— Базара нет, — улыбался Мага.
Когда они сели, машину обступили узбекские дервиши-попрошайки, до того сидевшие на тротуаре, поедая перепавший им откуда-то арбуз.
— Садаха, садаха,[7] — ныли смуглые дети-оборванцы, протягивая грязные руки сквозь раскрытые окна автомобиля.
— Э! — заорал Мага мамаше-узбечке. — Забери да их отсюда!
— Садаха давай, садаха, ради Аллаха, — упрямо заныла узбечка, отвлекаясь от арбуза.
— Ё,[8] ты меня богаче же есть, — заорал Мага и, повернувшись к Далгату, сообщил: — Жируют здесь. Хлеба не возьмет она, только деньги ей давай!
Узбечка, будто услышав эти слова, встала и протянула:
— Хлеба дай, съедим, съедим, Аллах вора побьет, мы не воры…

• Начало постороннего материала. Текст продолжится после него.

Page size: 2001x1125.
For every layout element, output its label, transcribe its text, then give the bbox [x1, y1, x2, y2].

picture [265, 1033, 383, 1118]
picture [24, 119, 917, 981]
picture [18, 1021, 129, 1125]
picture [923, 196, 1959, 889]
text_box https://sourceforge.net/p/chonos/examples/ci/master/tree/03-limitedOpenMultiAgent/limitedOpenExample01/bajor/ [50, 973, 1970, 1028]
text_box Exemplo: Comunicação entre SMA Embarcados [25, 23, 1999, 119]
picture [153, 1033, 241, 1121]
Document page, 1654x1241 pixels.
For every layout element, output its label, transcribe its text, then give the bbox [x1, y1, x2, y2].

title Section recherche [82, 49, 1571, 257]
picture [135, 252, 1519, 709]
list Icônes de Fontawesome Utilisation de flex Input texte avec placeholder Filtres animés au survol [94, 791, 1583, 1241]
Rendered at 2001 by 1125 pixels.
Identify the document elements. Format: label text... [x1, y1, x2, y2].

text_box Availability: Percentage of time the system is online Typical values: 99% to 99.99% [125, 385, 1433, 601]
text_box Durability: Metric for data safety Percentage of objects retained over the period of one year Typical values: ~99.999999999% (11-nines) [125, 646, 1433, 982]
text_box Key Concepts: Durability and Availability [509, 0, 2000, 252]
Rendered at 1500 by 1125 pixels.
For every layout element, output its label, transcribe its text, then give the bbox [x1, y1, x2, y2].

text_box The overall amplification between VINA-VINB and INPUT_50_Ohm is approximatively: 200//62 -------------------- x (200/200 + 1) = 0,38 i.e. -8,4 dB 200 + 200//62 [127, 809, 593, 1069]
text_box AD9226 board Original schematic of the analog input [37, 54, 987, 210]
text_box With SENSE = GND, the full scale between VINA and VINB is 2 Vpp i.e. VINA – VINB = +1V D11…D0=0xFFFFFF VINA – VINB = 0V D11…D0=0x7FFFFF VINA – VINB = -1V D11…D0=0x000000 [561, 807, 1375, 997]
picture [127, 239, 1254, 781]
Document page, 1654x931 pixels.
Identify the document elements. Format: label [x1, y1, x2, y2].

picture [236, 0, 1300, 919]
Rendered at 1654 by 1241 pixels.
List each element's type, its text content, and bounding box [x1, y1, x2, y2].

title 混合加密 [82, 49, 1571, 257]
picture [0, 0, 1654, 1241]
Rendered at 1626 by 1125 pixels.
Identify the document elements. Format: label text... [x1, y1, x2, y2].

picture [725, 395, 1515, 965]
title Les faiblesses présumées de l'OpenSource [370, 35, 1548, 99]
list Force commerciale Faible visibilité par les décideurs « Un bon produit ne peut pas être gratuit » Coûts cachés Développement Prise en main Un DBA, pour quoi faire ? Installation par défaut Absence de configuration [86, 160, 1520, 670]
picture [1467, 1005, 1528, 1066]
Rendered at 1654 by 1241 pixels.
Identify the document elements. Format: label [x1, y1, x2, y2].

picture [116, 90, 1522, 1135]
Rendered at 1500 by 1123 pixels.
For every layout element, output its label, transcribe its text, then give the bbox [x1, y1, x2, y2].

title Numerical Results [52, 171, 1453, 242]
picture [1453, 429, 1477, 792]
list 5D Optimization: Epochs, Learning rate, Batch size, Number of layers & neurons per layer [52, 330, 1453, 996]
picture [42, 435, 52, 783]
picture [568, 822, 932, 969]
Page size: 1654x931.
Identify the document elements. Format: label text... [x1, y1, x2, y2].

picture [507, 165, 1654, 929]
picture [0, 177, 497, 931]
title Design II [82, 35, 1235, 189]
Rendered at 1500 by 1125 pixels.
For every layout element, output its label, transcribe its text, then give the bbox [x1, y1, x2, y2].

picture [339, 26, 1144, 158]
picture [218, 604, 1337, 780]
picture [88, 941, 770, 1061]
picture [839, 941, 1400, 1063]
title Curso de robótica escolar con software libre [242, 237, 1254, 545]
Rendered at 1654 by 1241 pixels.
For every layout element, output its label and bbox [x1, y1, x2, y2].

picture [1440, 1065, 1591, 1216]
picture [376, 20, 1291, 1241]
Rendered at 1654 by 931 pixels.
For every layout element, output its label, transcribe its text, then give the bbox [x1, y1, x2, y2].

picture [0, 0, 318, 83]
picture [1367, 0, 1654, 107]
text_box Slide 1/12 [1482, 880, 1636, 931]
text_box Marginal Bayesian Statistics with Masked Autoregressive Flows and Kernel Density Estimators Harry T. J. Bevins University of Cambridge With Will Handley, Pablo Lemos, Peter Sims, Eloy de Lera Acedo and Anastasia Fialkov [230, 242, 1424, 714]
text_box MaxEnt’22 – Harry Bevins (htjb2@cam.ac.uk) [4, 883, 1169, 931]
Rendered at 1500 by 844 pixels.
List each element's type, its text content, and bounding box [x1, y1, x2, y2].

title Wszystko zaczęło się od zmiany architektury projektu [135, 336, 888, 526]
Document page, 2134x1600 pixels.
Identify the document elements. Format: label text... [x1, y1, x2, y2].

Но Мага уже никого не слушал и, неожиданно дав по газам, помчался вперед, сквозь беспорядочный дорожный поток, совершенно не замечая светофоров. Они мигом оказались на повороте, где машина с визгом повернула налево и выехала на встречную полосу, игнорируя свист гаишника.
— Свистят, — заметил Далгат, вцепившись в сидение.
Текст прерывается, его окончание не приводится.